PORTLAND — Even though overall numbers show that Maine’s job picture hasn’t improved in the past year, many companies say they are hiring. But executives say a skills gap forces them to recruit and hire workers from out of state because they can’t find qualified applicants locally.

“We have lots of workers on unemployment insurance who have nowhere to go. There is no way they will find employment unless they acquire new kinds of skills,” said John Dorrer, program director at the nonprofit group Jobs for the Future and former director for the Maine Department of Labor’s Center for Workforce Research and Information.

Dorrer said thousands of people collecting unemployment benefits formerly worked in industries such as manufacturing, production, carpentry and construction, jobs in sectors that have been declining for years or were battered by the recession.

In contrast, companies actually hiring in Maine include those in growth industries such as health care, technology and business and professional services.

“Employers are frustrated because they can’t find (employees) with the right skills,” Dorrer said.

The problem may worsen in upcoming years as organizations in growing industries try to hire an increasing number of skilled workers.

Advertisement

Hospitals and other healthcare sectors are expected to add more than 8,000 jobs by 2018. An additional 2,325 jobs are expected for registered nurses alone, according to the Maine Department of Labor’s most recent estimates, which are based on 2008 data.

Job recruiters, who find qualified workers for employers, say they struggle to find people with the right skills.

David Ciullo said some of his clients have up to 25 positions they are struggling to fill.

“Skill and ability. There lies the underlying problem,” said Ciullo, president of Portland-based consulting and placement firm Career Management Associates, “(Many) individuals don’t have the skills or capacity to fill those positions.”
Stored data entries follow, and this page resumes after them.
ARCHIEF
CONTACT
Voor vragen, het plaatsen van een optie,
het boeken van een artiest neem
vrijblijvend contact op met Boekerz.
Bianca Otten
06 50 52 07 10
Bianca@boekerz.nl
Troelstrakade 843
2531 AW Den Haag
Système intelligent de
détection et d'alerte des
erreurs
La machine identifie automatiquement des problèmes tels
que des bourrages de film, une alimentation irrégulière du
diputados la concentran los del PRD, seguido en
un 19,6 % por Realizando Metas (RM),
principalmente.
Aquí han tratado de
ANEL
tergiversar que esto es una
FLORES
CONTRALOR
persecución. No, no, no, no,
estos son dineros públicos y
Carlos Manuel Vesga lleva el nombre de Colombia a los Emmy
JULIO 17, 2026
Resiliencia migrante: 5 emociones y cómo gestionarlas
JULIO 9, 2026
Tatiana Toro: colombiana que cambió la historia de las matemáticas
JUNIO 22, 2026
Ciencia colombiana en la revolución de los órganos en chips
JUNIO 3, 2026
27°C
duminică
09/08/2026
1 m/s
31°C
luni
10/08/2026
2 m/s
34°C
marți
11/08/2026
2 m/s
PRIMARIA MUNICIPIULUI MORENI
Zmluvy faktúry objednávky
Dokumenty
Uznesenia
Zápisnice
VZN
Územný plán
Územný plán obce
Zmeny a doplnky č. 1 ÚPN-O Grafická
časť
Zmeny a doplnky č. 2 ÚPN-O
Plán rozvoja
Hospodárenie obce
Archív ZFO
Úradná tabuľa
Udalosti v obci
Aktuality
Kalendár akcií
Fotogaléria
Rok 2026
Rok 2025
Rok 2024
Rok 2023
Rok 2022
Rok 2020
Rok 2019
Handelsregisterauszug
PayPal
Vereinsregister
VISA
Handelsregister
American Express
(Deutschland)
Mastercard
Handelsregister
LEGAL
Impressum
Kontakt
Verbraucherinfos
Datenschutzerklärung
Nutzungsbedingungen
Many high-demand jobs in Maine require specific post-secondary degrees, such as MRI technicians, dental technicians, nurses and healthcare practitioners, said Glenn Mills, director at the Center for Workforce Research and Information.

Mills said those types of jobs largely aren’t options for workers who spent decades working in heavy industries.

Advertisement

“You and I can’t go out and get a nursing degree tomorrow,” he said.

It’s a nationwide phenomenon that is particularly pronounced in Maine, Dorrer said.

“We are an aging state (with) slow population and labor force growth. As baby boomers begin in earnest to retire, we have to backfill jobs with qualified people,” he said. “We can’t turn a blind eye and expect to have a good economic recovery.”

Dorrer said state officials and education leaders must improve education programs and communicate the scope of the problem to unemployed workers.

“It’s for this purpose we have career centers and adult education programs and community colleges. We have to ask if our programs are performing to the level that they should,” he said.